About Sumner Redstone
Sumner Redstone launched a media empire through National Amusements, originally a family-owned chain of movie theatres. After a number of, frequently hostile, acquisitions, the Redstone family gained control of CBS, Viacom, MTV Networks, and BET, as well as movie production and distributors Paramount Pictures and DreamWorks, and became equal partners in MovieTickets.com.
According to Forbes as of May 2014 Sumner Redstone is worth US $6.1 billion.
Sumner’s father, Michael Rothstein, whose original name of course was later translated into English as ”Red stone, ” included among his business interests the Northeast Theatre Corporation in Dedham, Massachusetts, the forerunner of National Amusements.

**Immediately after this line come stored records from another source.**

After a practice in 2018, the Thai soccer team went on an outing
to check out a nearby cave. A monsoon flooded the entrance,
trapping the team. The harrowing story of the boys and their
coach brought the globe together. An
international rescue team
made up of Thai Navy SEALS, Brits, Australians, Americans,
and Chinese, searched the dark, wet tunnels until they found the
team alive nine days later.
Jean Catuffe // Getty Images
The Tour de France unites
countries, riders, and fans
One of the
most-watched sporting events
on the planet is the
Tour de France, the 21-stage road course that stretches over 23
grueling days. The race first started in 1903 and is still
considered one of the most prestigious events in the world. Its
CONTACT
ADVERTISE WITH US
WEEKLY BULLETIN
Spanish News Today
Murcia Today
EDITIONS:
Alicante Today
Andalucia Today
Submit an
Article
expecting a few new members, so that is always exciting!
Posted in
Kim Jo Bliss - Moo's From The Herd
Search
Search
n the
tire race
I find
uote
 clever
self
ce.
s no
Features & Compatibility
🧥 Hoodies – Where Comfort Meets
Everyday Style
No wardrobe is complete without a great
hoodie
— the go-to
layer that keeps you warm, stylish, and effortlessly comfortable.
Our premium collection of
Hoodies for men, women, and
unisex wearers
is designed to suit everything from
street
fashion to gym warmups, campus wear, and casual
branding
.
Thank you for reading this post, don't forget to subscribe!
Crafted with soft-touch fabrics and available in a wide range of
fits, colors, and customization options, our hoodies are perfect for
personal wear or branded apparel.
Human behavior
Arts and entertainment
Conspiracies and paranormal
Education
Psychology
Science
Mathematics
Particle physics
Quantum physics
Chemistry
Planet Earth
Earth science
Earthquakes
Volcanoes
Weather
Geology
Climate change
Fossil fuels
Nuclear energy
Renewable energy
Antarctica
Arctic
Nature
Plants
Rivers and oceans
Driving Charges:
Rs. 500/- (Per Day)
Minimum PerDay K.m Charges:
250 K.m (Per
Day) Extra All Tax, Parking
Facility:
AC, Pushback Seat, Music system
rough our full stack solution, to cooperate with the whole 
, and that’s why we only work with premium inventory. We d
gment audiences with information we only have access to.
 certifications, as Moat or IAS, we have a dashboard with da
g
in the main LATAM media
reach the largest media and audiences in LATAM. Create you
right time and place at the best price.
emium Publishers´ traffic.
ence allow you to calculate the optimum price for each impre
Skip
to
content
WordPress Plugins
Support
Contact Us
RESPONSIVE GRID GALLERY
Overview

Summer received his LL.B., and Doctor of Law, from Harvard Law School. As a great believer in content he invested in Columbia Pictures, Twentieth Century Fox, Orion Pictures, and later Paramount Pictures. Many of these original investments all turned over a huge profit when he chose to sell their stock in the early 1980s.
In 1979, Sumner Redstone suffered severe burns in a fire at the Copley Plaza hotel, in Boston, but survived after thirty hours extensive surgery at Massachusetts General Hospital. Though he was warned that he might never be able to live a normal life, eight years later he was fit enough to insist on playing tennis nearly every day and to launch a winning hostile takeover of Viacom.